La question dépasse cependant la simple gestion: elle touche à la philosophie même du pouvoir. Le Soudan veut-il un État où les citoyens vivent sous la domination des milices, des extorsions et des rivalités d’influence? Ou un État fondé sur la loi, offrant des services équitables à tous? La réponse est claire pour la majorité des Soudanais épuisés par la guerre: ils veulent un État normal—rien de plus, rien de moins. Et cette normalité ne peut être rétablie qu’à travers une administration civile institutionnelle capable de reconstruire la confiance entre l’État et le citoyen, une confiance aujourd’hui brisée au point de rendre toute action politique vaine sans réforme profonde.

Ainsi, l’enjeu réel ne réside pas dans de nouveaux accords politiques, mais dans la création d’un appareil administratif renouvelé—une refondation de l’État lui-même, en somme. Une administration indépendante des factions armées, protégée par la loi, dotée de ressources suffisantes et fonctionnant selon des normes professionnelles claires. C’est elle qui pourra rétablir les services, relancer les chaînes de production, organiser le marché et transformer l’économie de guerre en une économie productive.
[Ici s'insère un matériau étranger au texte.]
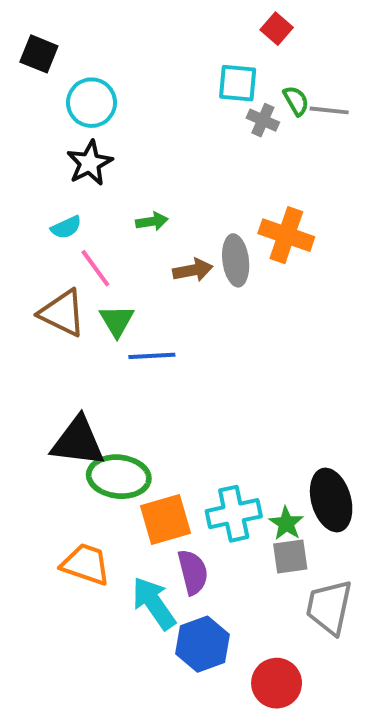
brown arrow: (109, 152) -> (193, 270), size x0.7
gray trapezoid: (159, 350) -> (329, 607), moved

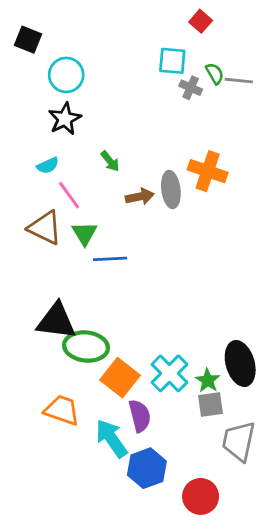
green arrow: (152, 221) -> (110, 161), turned 60
cyan cross: (234, 514) -> (169, 373), turned -33
orange square: (166, 519) -> (120, 378), turned -36

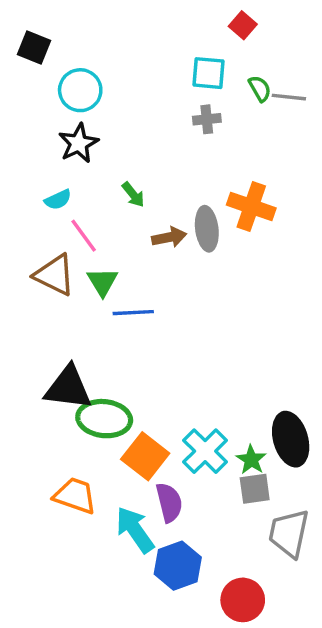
gray cross: (191, 88) -> (207, 119), moved, turned -30

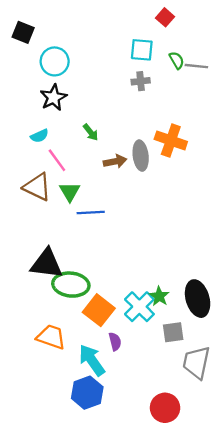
green star: (251, 460) -> (159, 296), moved
purple semicircle: (169, 502) -> (115, 342), size x0.7
blue hexagon: (178, 566) -> (87, 393), moved

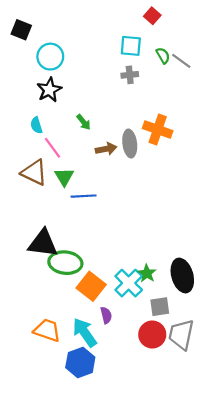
gray line: (196, 66) -> (181, 61), turned 30
cyan semicircle: (40, 136) -> (36, 125), turned 98
orange trapezoid: (51, 337) -> (47, 330), moved
red circle: (165, 408) -> (152, 335), moved

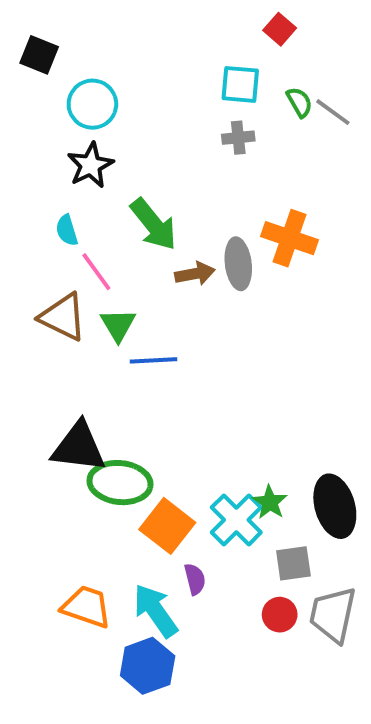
green arrow: (84, 122) -> (154, 224), size x1.8
red circle: (152, 335) -> (280, 615), size x0.7

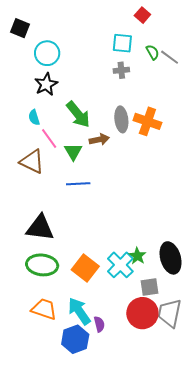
gray ellipse: (238, 264) -> (121, 119), moved
green triangle: (118, 325) -> (73, 152), moved
green ellipse: (120, 483) -> (42, 265), moved
purple semicircle: (195, 579) -> (99, 324), moved
red circle: (280, 615) -> (142, 313), size x1.8

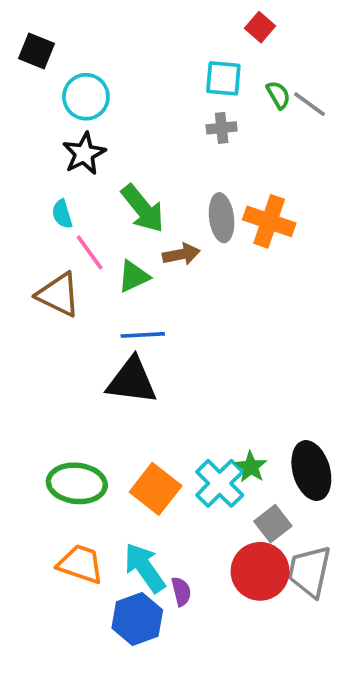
green triangle: (73, 152) -> (134, 276), turned 36
black triangle: (40, 228) -> (132, 381), moved
gray square: (149, 287) -> (273, 524), turned -30

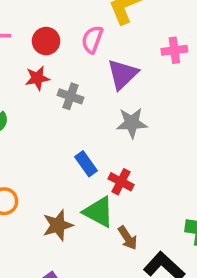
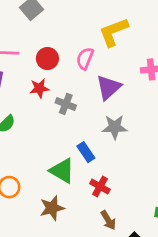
blue rectangle: (86, 164) -> (86, 152), moved
red cross: (121, 182) -> (100, 187), moved
green triangle: (99, 212) -> (62, 171), moved

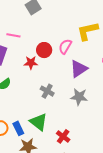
red circle: (47, 59) -> (44, 50), moved
gray cross: (66, 104) -> (47, 91), moved
blue rectangle: (86, 152) -> (18, 128), moved

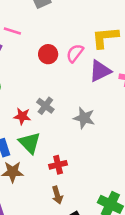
red star: (31, 63) -> (22, 116), moved
purple triangle: (79, 69) -> (100, 71), moved
red cross: (63, 136) -> (58, 165), turned 32

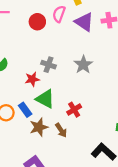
purple triangle: (100, 71) -> (84, 22), turned -42
gray star: (84, 118) -> (83, 65), turned -30
brown arrow: (57, 195) -> (61, 130), moved

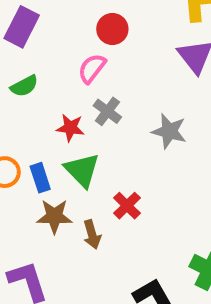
pink semicircle: (59, 14) -> (92, 68), moved
gray star: (83, 65) -> (169, 131), turned 30
red cross: (74, 110) -> (127, 206), turned -32

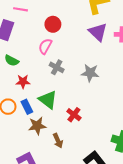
green semicircle: (24, 86) -> (12, 61), turned 64
red star: (70, 128) -> (23, 82), moved
brown arrow: (92, 235) -> (58, 141), moved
En résumé, impossible d’exiger du Soudan qu’il se relève alors que sa colonne vertébrale est brisée. Impossible d’espérer un avenir différent avec les mêmes structures qui ont conduit à la catastrophe actuelle. L’administration civile institutionnelle n’est pas un choix parmi d’autres: elle est le point de départ indispensable pour restaurer l’État. Le temps est peut-être venu d’admettre que le Soudan ne sortira pas de sa crise par les armes ou les compromis, mais par la construction d’institutions solides qui traitent l’État comme il doit l’être: un organisme qui nécessite une gestion, non une tutelle.

C’est là tout l’enjeu: le Soudan ne renaîtra que lorsqu’il sera de nouveau administré, et non simplement gouverné.